**WHAT TO PRODUCE**. Please output only the lines running from the one that contains "40: (150, 304)" through the last line of the data below, exactly as they stand, with no pictures.

-- DATA follows --

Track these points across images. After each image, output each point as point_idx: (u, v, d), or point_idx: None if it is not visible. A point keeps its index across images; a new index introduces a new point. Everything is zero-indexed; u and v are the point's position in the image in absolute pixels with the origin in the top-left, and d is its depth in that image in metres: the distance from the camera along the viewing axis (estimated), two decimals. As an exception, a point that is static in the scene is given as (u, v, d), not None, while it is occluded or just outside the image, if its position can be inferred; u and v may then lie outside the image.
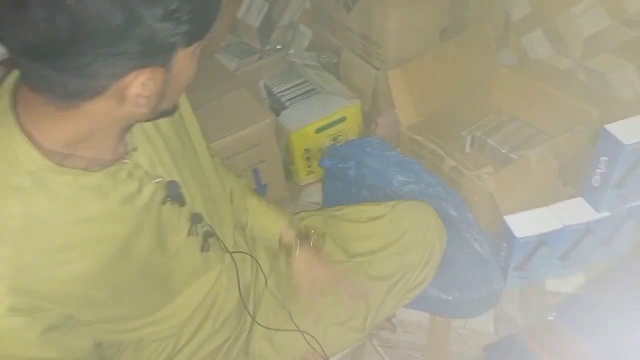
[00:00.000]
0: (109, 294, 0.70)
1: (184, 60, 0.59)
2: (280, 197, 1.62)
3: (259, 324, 0.98)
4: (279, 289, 1.05)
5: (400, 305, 1.09)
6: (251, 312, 0.99)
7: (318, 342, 0.99)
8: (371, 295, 1.04)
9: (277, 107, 1.73)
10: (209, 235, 0.84)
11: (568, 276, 1.35)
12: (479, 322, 1.32)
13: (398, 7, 1.45)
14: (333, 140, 1.65)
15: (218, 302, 0.92)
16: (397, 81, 1.46)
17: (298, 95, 1.75)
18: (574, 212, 1.23)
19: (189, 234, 0.80)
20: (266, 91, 1.87)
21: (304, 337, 0.99)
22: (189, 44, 0.58)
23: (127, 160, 0.68)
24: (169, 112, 0.68)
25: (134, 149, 0.70)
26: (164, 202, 0.74)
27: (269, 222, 1.02)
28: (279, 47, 1.93)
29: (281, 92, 1.78)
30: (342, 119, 1.63)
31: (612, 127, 1.08)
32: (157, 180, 0.72)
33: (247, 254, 0.98)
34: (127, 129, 0.66)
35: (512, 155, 1.50)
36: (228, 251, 0.90)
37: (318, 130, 1.61)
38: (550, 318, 1.23)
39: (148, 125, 0.73)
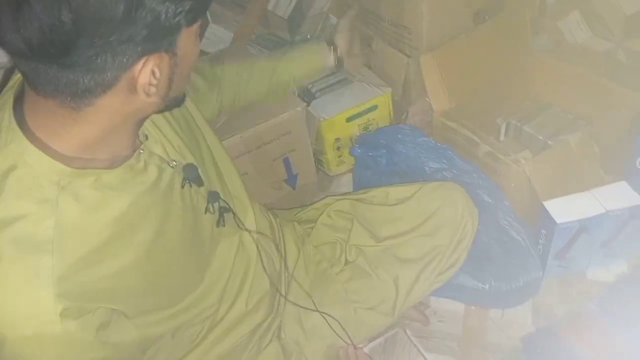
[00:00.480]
0: (149, 282, 0.72)
1: (187, 42, 0.61)
2: (311, 187, 1.61)
3: (289, 301, 0.98)
4: (307, 273, 1.04)
5: (432, 289, 1.06)
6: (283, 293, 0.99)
7: (345, 327, 0.98)
8: (401, 279, 1.02)
9: (307, 98, 1.72)
10: (224, 210, 0.85)
11: (610, 265, 1.30)
12: (517, 312, 1.27)
13: (430, -11, 1.41)
14: (364, 130, 1.62)
15: (249, 278, 0.92)
16: (429, 66, 1.43)
17: (328, 86, 1.73)
18: (617, 196, 1.17)
19: (205, 212, 0.82)
20: (295, 83, 1.86)
21: (332, 320, 0.98)
22: (191, 22, 0.59)
23: (142, 151, 0.70)
24: (179, 100, 0.70)
25: (146, 138, 0.72)
26: (182, 185, 0.75)
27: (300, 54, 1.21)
28: (308, 37, 1.91)
29: (311, 82, 1.76)
30: (373, 108, 1.61)
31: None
32: (173, 164, 0.74)
33: (266, 235, 0.98)
34: (141, 122, 0.68)
35: (549, 142, 1.44)
36: (246, 229, 0.91)
37: (348, 119, 1.59)
38: (592, 308, 1.19)
39: None
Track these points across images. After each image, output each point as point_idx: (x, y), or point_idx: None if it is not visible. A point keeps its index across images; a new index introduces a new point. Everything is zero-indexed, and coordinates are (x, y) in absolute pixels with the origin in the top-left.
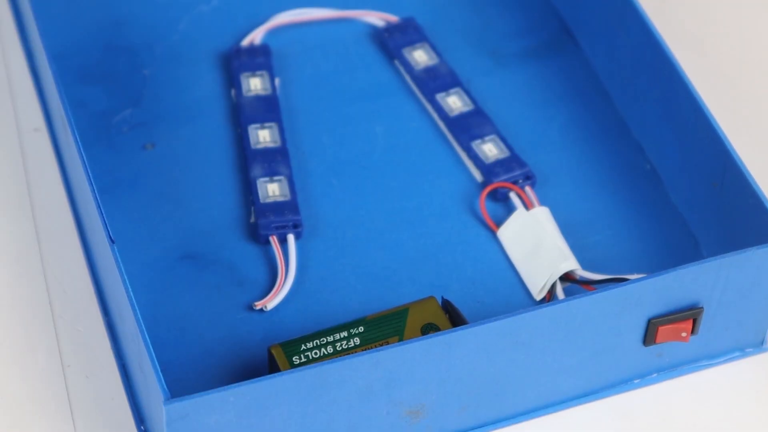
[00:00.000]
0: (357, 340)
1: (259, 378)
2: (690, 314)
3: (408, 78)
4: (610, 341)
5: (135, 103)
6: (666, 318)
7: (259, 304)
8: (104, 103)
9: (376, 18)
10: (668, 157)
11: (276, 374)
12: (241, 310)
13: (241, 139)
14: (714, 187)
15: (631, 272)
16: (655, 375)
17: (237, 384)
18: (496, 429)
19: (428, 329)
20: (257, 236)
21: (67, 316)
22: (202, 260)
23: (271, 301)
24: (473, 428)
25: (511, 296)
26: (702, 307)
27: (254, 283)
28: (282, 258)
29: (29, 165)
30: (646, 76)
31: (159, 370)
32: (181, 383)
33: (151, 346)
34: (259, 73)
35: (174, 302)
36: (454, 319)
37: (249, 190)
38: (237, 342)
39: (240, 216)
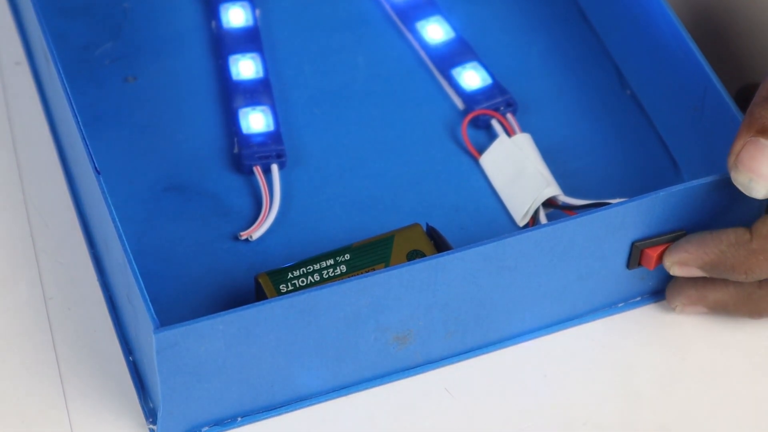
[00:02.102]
0: (343, 268)
1: (247, 305)
2: (673, 237)
3: (388, 7)
4: (595, 265)
5: (116, 36)
6: (649, 241)
7: (244, 234)
8: (85, 37)
9: None
10: (648, 82)
11: (264, 301)
12: (226, 240)
13: (223, 71)
14: (695, 111)
15: (613, 197)
16: (638, 298)
17: (226, 312)
18: (482, 354)
19: (414, 255)
20: (241, 166)
21: (49, 250)
22: (186, 191)
23: (257, 231)
24: (460, 353)
25: (495, 222)
26: (684, 231)
27: (239, 213)
28: (266, 188)
29: (10, 99)
30: (624, 1)
31: (148, 299)
32: (169, 313)
33: (139, 277)
34: (239, 4)
35: (159, 233)
36: (439, 245)
37: (232, 120)
38: (223, 272)
39: (224, 147)
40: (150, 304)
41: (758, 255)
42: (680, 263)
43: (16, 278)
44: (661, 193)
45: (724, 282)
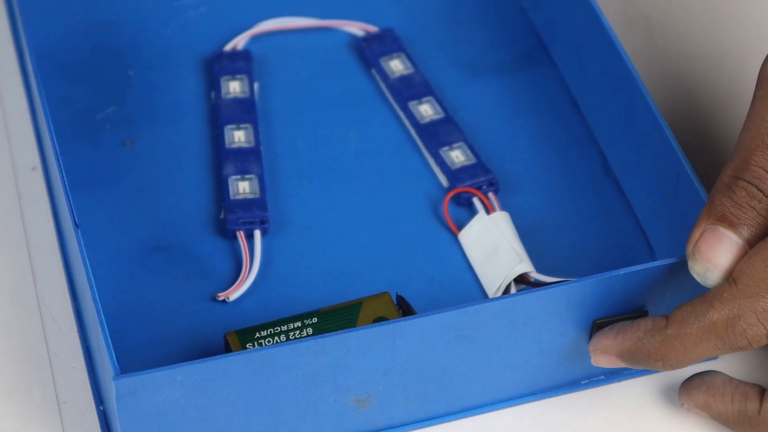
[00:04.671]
0: (310, 330)
1: (205, 358)
2: (633, 317)
3: (383, 86)
4: (556, 341)
5: (118, 102)
6: (610, 320)
7: (221, 295)
8: (89, 101)
9: (357, 28)
10: (629, 168)
11: (221, 356)
12: (204, 301)
13: (217, 139)
14: (668, 197)
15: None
16: (602, 377)
17: (184, 363)
18: (443, 422)
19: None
20: (225, 231)
21: (63, 354)
22: (171, 252)
23: (234, 293)
24: (421, 421)
25: (468, 296)
26: (647, 311)
27: (220, 275)
28: (247, 252)
29: (24, 205)
30: (611, 92)
31: (111, 347)
32: (139, 367)
33: (105, 324)
34: (239, 76)
35: (140, 292)
36: (407, 314)
37: (221, 187)
38: (198, 331)
39: (211, 212)
40: (113, 351)
41: (673, 341)
42: (601, 350)
43: (29, 382)
44: (621, 272)
45: (732, 399)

-- DATA concluded --

**REPLY TO THE EXERCISE**.
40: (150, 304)
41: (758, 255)
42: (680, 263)
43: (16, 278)
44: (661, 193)
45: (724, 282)
[00:04.671]
0: (310, 330)
1: (205, 358)
2: (633, 317)
3: (383, 86)
4: (556, 341)
5: (118, 102)
6: (610, 320)
7: (221, 295)
8: (89, 101)
9: (357, 28)
10: (629, 168)
11: (221, 356)
12: (204, 301)
13: (217, 139)
14: (668, 197)
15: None
16: (602, 377)
17: (184, 363)
18: (443, 422)
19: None
20: (225, 231)
21: (63, 354)
22: (171, 252)
23: (234, 293)
24: (421, 421)
25: (468, 296)
26: (647, 311)
27: (220, 275)
28: (247, 252)
29: (24, 205)
30: (611, 92)
31: (111, 347)
32: (139, 367)
33: (105, 324)
34: (239, 76)
35: (140, 292)
36: (407, 314)
37: (221, 187)
38: (198, 331)
39: (211, 212)
40: (113, 351)
41: (673, 341)
42: (601, 350)
43: (29, 382)
44: (621, 272)
45: (732, 399)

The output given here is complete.